Unfortunately, infrastructural shortcomings are a recurring theme across the globe, exacerbating the difficulties of starting up everywhere. Even developed markets like Europe are not immune to these challenges. Europe generates 36% of all formally funded start-ups, but can only claim 14% of the world’s coveted unicorns. Additionally, European start-ups are 30% less likely than start-ups in the USA to achieve a successful outcome (of reaching Series C funding, going public, or being acquired.) In fact, European ventures fare even worse than their Indian counterparts when it comes to securing successive rounds of funding. So, what gives?

One major factor that accounts for this is the composition of funding sources. European VCs are mostly funded by government and corporate investors, whose motivations differ from the large retirement and pension funds typically backing American VCs. The European LP ecosystem is especially oblique and hard to pin down. It is also driven by bureaucratic mandates that limit capital deployment in non-European funds and start-ups. Ultimately, this limits the overall funding available to European founders. 

These limitations translate to missed opportunities. European start-ups tend to underspend on expansion and pursue less risky exit strategies. Fast growing European start-ups have expressed doubts about being able to raise follow-on capital and opted for being acquired instead of vying to become global players themselves.

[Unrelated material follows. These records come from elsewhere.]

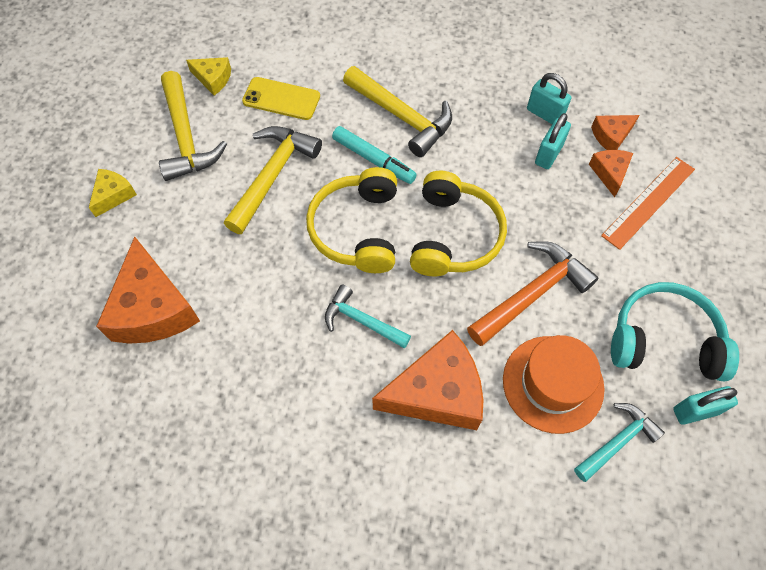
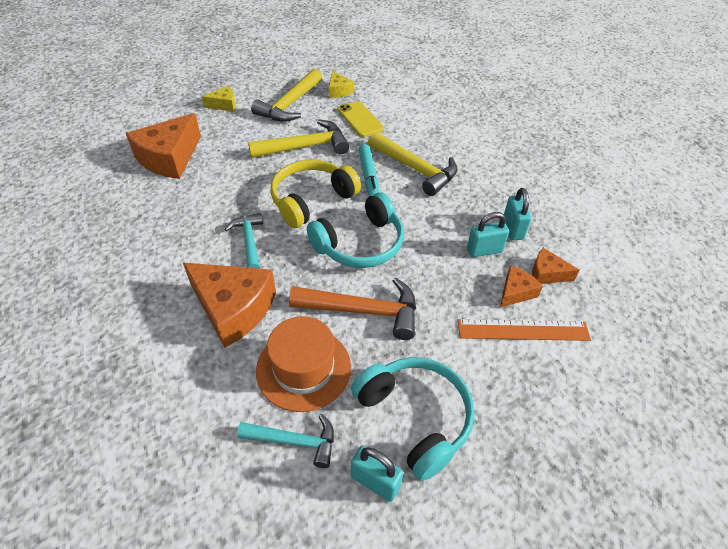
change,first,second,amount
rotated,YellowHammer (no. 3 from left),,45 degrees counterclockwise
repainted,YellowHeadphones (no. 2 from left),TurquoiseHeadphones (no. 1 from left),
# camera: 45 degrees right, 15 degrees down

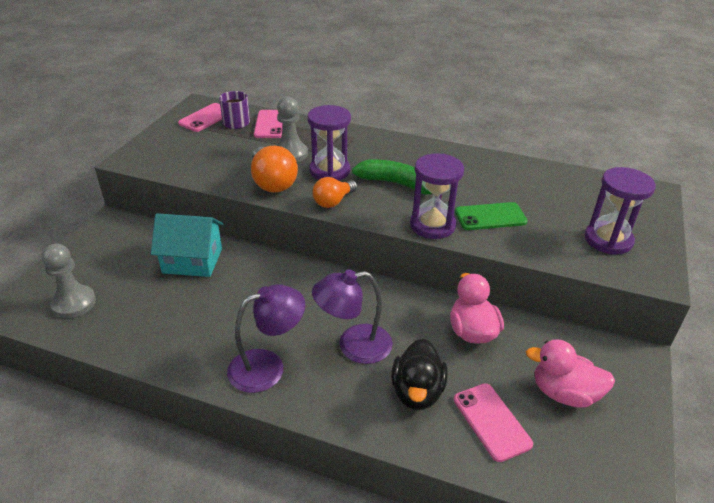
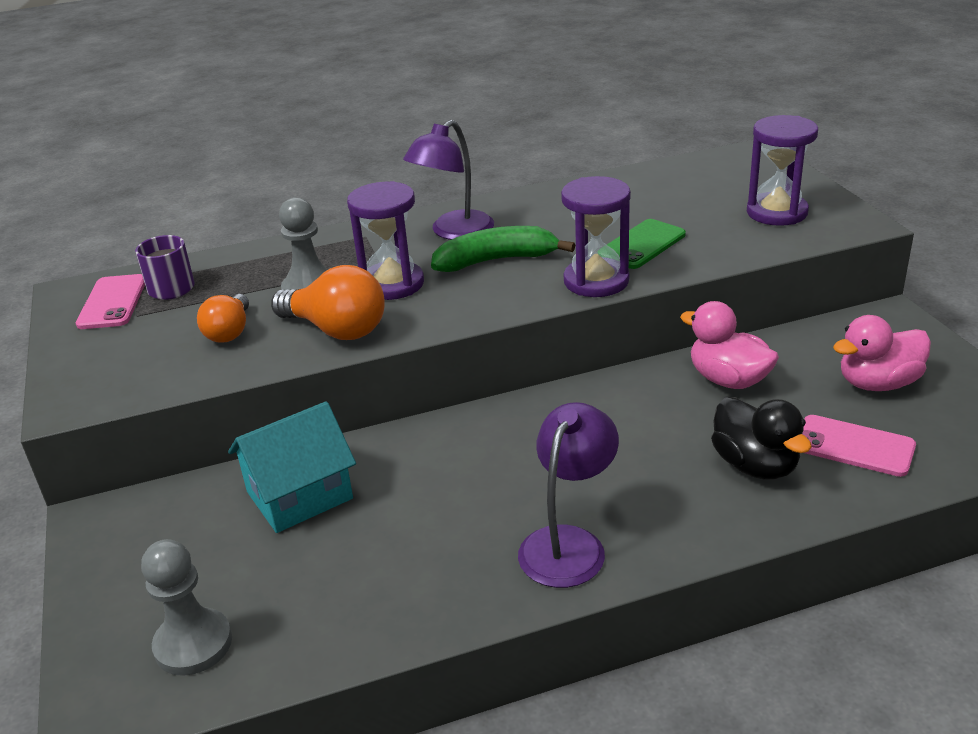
change,first,second,amount
gone,PinkPhone (no. 2 from left),,
shifted,OrangeLightBulb (no. 2 from left in the first image),OrangeLightBulb (no. 1 from left),
shifted,PurpleLamp (no. 2 from left in the first image),PurpleLamp (no. 1 from left),
# camera: 35 degrees left, 5 degrees down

The writing is on the wall – the lack of infrastructure and funding support is clearly correlated to entrepreneurial success. 

Simply put, businesses grow and flourish to their fullest potential when entrepreneurs are supported, enabled, and actualised by their environment to do what they do best – put their heads down and whip up innovation that can change the very fabric of society.

But we’re not quite there yet. 

Entrepreneurship enjoys greater visibility than ever today, but it’s worth noting that humans have a biological track record for being suckers for good news. An inescapable survivor bias colours the public proliferation of multi-billion dollar acquisitions, IPOs, and rockstar CEOs. 

These successes are in no way to be discounted – rather, growth is at an all-time high – paved by these coups of excellence and imagination. But to succeed sustainably remains a tall order in a sprawling, ever-evolving ecosystem. For every hundred million dollars that changes hands, countless teams are left behind in the dust. They’re literally called a ‘deadpool’.

As we head into increasingly uncertain times, it has never been more important to have the right people in your corner. The right investors will not only stick with you through difficult times, but also help translate adversity into growth. The right partners can often mean the difference between blowing up and going belly up.

Building the future is easier when you have more visibility on the present. Today’s landscape calls for a new breed of shaman, a new kind of shepherd – the kind that studies the market, understands the ecosystem, and empowers entrepreneurs to build the best possible future.